What’s the big deal you say. It’s a free market isn’t it? The city’s infrastructure will have to be expanded, aur kya? Doesn’t every other city on the face of Earth cope up with growth? Well it’s time to discuss some FSI fundas. Each zone in a city has certain FSI (floor space index) limits. An FSI limit of say, 4.5 means means that if you have a plot of say, 1000 sq.yards in that zone, you can’t build a property with more than 4500 sq.yards of built-up area on it. All floors combined. It’s your choice whether you want to build a large house covering almost the entire area, and with only 3 floors, or whether you would like to leave large open spaces and thus build a property with a smaller footprint, but going upto 5 or 6 floors. This concept of FSI exists everywhere, even in skyscraper crazy cities like NY and Chicago. No amount of roads or flyovers would be able to service zones which have super-high FSIs. It’s simply not possible (can you imagine a zone where 70% of all area is road? That’s what would probably be necessary if you want balanced traffic in areas with skyscraper-permitting FSIs). So how do NY and Chicago have less traffic problems than Mumbai? The simple answer is that the zones over there are sustained by Public Transport. Make that Rapid public transport (usually a Metro network). Even NY would fall to its knees if it gave out high FSI limits all over the place, with only roads to take care of transportation needs. Which is what is happening in Mumbai. For example, have you seen what happened in Hiranandani Powai? Such a nice idyllic location it was, until Hiranandani went crazy starting about 2000. Today the area has far too many towers, leading to the irritating fact that there are huuge jams within a 'planned' colony! Talk about killing the golden goose..

So we have shoddy, nay, corrupt urban planners who are giving out skyscraper permits to all builders ready to grease their palms.

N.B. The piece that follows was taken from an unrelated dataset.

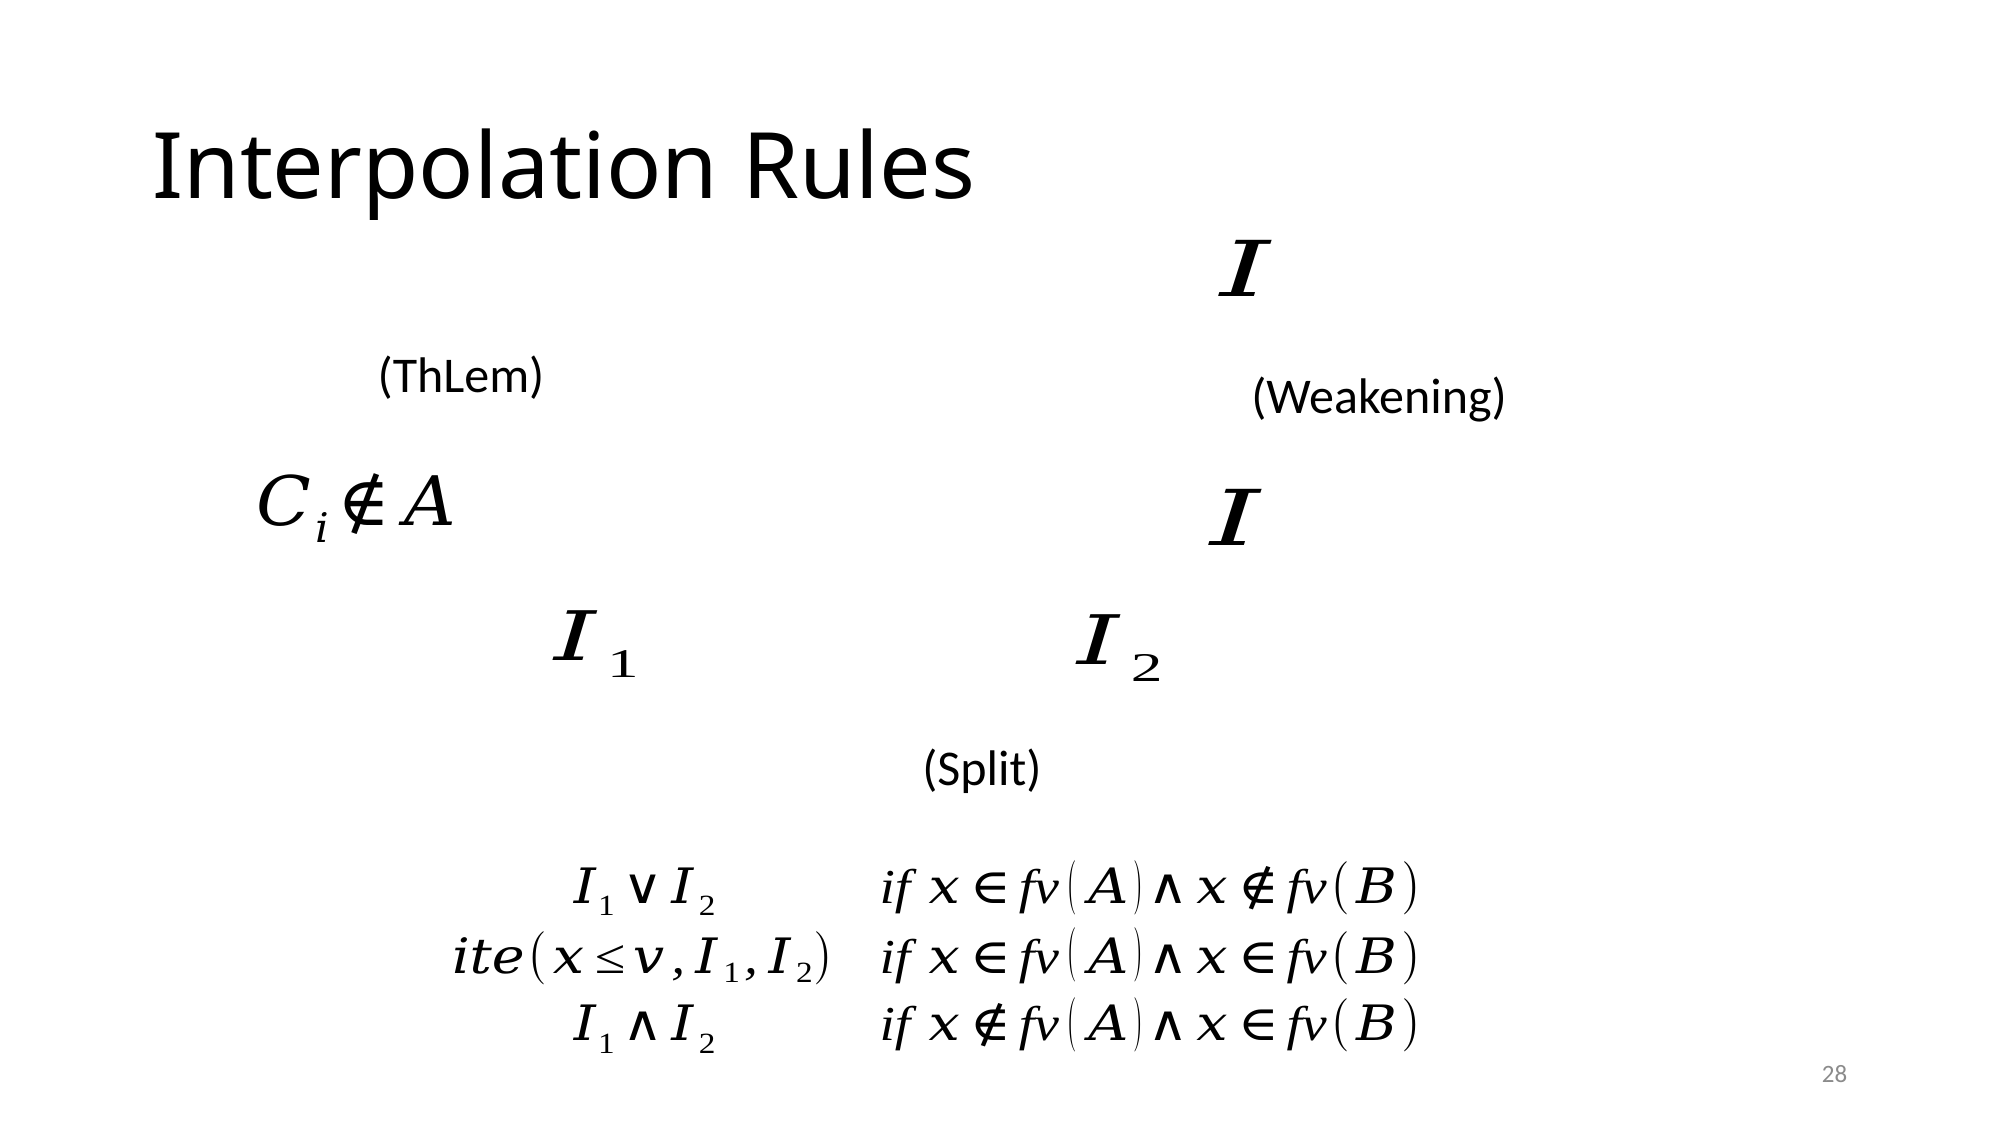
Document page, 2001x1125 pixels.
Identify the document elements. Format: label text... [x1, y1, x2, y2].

title Interpolation Rules [137, 59, 1863, 278]
slide_number 28 [1412, 1042, 1863, 1103]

But we have no coherent plans for rapid transport, and the current Metro/Monorail projects don’t really solve this particular problem (more on that in the next blog). So what we will see in the next few years is that South and Central Mumbai will have hundreds of towers, all filled with residents too snooty to take the local, and thus we will reach a situation where the roads will be in a constant state of gridlock. This illegal (speaking from a civic sense) mass of skyscrapers is also the reason the city’s water supply is getting stretched. Most towers have private swimming pools. Can you guess the water required? Swimming pools apart, the rich have a much higher per capita consumption of water even otherwise.

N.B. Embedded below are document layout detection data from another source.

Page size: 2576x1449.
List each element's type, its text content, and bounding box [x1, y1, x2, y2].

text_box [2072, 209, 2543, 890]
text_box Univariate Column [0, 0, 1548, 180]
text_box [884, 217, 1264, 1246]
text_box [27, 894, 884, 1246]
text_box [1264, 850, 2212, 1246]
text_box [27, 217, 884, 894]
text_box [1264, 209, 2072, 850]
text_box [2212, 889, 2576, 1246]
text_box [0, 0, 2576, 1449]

So this is why I think the city’s infrastructure will find it impossible to cope with the current phase of growth. We are simply not giving it a chance! What is that you say? Water will always be available to the rich? Hmm you are right of course. It’s the Dombivlis and Mulunds of the world that will see shortages, the Mahalaxmis and Prabhadevis needn’t worry too much. But what you gonna do about the traffic? Thousands of cars all over the place, and none can move an inch. It will cost you 60 minutes even to get away from your place onto the liberating SeaLink. What you gonna do then?